> **Work required**
Upon reaching the line that contains "utility pole at (324,3,339,103): 4059" in the records below, begin repeating every line exactly through the last one, skipping pictures.

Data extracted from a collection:
----

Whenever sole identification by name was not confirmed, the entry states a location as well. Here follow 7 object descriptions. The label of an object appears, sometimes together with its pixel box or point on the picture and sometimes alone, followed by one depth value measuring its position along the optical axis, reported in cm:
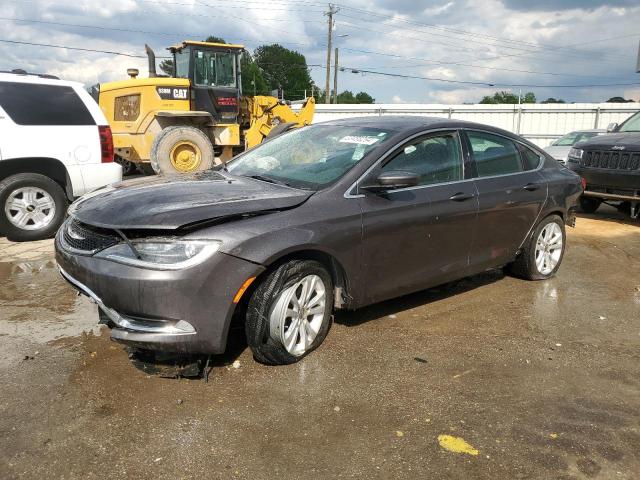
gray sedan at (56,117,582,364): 305
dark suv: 833
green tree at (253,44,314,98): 8356
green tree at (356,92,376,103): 9075
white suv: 652
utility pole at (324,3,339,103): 4059
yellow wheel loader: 1195
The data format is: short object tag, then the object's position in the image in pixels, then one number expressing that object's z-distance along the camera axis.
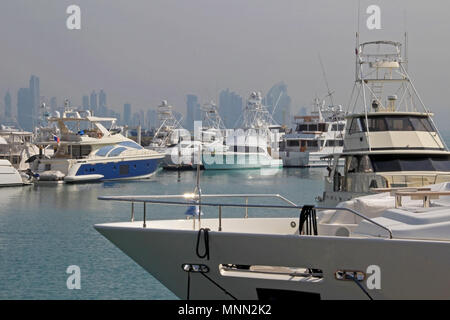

----

> **Task response**
utility pole at (324,3,339,103): 4059
yellow wheel loader: 1195
The data format is: short object tag, then the object's position in the image in pixels, then one number expressing that object's z-distance along the camera axis.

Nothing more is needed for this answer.